There is a persistent legend of the "fall" of production growth in Russia in the current year, 2012. How is it that we're all rejoicing the success and growth of production — "fall."
Let's deal. To take first the Rosstat data on monthly dynamics of the growth / decline of production by economic activity: mining and quarrying, manufacturing and electricity, gas and water for the period 2011 — 2012,.
Table will not lead, everyone can find it myself right here:
We plot GROWTH / DROP compared to the same period of the previous year in%. Add a logarithmic trend line. Nothing complicated. Have.
- Monthly schedule of growth / decline in industrial production in Russia by economic activity
At first glance — everything is correct: There is a continuous fall in the rate of growth of manufacturing industries. But look more closely to the schedule closely.
And then suddenly notice that somewhere in October last year schedule like this varies around the same line. What's so difficult, keeping in the hands of Excel? Now check this out.
We build the same graphics, but since October 2011, and also provide them with logarithmic trend.
- The same schedule, but since October 2011.
So much for.
It turns out that for almost a year growth in manufacturing production figures hovering around 4.5-5%, mining — about the numbers of 1%, while the production of electricity, gas and water for the same period revealed a clear upward trend.
Casket was, in fact, offers a very simple. Take schedule Rosstat from here:
- Schedule from the site Rosstat
And it is evident that only in the III quarter of 2011, GDP quarterly, Seasonality, has reached a level? nominal GDP for 2008 (the last pre-crisis year). So, in III quarter, we saw the remains of recovery growth. And only with the IV quarter of 2011 began NOT recovery growth.
Of course, I'm simplifying the situation.

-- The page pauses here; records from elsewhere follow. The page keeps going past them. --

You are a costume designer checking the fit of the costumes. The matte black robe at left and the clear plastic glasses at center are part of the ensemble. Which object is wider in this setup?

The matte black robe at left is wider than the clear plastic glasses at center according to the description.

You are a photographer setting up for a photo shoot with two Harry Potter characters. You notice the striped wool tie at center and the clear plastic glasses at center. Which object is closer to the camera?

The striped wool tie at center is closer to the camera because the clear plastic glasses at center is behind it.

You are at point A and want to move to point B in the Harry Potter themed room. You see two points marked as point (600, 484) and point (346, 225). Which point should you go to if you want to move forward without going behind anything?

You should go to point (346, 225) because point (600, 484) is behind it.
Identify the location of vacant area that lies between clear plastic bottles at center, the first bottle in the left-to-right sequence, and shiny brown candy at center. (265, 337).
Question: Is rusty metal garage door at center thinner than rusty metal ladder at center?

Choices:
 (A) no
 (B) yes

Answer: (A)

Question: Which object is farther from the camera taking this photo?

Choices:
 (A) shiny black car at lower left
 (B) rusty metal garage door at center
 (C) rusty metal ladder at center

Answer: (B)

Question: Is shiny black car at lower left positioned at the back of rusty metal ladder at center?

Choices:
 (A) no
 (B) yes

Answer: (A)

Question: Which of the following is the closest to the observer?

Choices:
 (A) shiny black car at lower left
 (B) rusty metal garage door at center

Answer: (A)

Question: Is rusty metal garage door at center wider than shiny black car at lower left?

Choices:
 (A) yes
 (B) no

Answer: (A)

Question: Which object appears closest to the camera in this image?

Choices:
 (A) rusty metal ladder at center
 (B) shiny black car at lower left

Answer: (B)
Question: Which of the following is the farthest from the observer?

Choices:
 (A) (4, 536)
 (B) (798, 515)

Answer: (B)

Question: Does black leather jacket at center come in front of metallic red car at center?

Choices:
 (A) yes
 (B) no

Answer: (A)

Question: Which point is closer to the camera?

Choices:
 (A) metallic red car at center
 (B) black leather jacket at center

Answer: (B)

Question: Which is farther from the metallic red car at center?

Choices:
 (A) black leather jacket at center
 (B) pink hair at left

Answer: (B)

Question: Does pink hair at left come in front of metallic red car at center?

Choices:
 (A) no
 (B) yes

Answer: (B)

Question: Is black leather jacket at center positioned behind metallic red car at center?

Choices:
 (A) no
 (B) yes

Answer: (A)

Of course, at this year's GDP and industrial production will affect crop failure and drought. But when you consider the factor of crop failure (and it is — about 1% of GDP), there is no decline in the growth of industrial production is not in sight.

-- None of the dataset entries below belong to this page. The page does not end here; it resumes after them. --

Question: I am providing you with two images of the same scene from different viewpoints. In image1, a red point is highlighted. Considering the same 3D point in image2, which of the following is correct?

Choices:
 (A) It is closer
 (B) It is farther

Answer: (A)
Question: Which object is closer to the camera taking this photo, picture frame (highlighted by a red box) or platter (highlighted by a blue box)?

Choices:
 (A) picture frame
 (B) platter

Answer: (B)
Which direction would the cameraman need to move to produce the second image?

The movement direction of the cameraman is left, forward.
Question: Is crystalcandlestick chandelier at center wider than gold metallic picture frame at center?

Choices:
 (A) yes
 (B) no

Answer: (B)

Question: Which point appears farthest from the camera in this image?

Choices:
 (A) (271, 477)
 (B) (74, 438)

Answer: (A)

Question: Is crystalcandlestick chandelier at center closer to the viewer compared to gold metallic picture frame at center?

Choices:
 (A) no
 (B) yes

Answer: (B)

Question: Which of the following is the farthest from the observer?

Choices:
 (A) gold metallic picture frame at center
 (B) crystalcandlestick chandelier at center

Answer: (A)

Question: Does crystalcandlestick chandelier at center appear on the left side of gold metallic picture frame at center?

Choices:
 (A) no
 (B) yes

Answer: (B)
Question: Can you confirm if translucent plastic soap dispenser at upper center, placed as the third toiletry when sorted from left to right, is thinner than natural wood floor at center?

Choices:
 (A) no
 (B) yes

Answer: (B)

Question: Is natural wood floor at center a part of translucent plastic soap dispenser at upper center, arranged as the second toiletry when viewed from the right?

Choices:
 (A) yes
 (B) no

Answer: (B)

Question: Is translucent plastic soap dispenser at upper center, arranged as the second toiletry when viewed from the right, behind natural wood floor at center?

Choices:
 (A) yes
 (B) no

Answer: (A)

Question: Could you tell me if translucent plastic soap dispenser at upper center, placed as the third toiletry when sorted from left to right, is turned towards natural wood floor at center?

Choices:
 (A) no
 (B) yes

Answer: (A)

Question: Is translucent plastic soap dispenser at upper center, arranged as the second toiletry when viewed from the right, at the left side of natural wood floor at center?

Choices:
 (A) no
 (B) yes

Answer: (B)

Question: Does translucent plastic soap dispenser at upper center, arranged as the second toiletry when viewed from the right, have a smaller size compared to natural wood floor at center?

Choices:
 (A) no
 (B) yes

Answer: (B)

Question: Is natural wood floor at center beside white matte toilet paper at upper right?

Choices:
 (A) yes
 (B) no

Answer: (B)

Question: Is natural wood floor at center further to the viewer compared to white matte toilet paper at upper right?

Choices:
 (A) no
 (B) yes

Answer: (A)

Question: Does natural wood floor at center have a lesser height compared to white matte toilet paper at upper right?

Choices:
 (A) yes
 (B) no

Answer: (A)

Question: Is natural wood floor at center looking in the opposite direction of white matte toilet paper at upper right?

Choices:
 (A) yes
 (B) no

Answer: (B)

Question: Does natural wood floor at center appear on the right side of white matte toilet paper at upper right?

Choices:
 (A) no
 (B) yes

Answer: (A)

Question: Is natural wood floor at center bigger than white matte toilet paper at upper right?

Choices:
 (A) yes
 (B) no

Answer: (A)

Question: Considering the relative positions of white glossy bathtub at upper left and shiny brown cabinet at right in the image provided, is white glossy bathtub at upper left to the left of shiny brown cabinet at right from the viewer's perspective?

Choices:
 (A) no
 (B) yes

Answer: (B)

By the way, using this method is fairly easy to predict that manufacturing activity in an average year will grow by about 4.5% (+ / — = 0.2%) (continuation of the trend line until December). And even a little more, but too lazy to count.
And as mining — [yet] is dependent on external demand (growing, by the way, refer to the price of oil). A production of electricity — on what the court frosts, industry growth and demand for aluminum.
And try to refute me. I'll bet you a bottle of good brandy.
I do not refer to anyone, because I refer to the Federal State Statistics Service.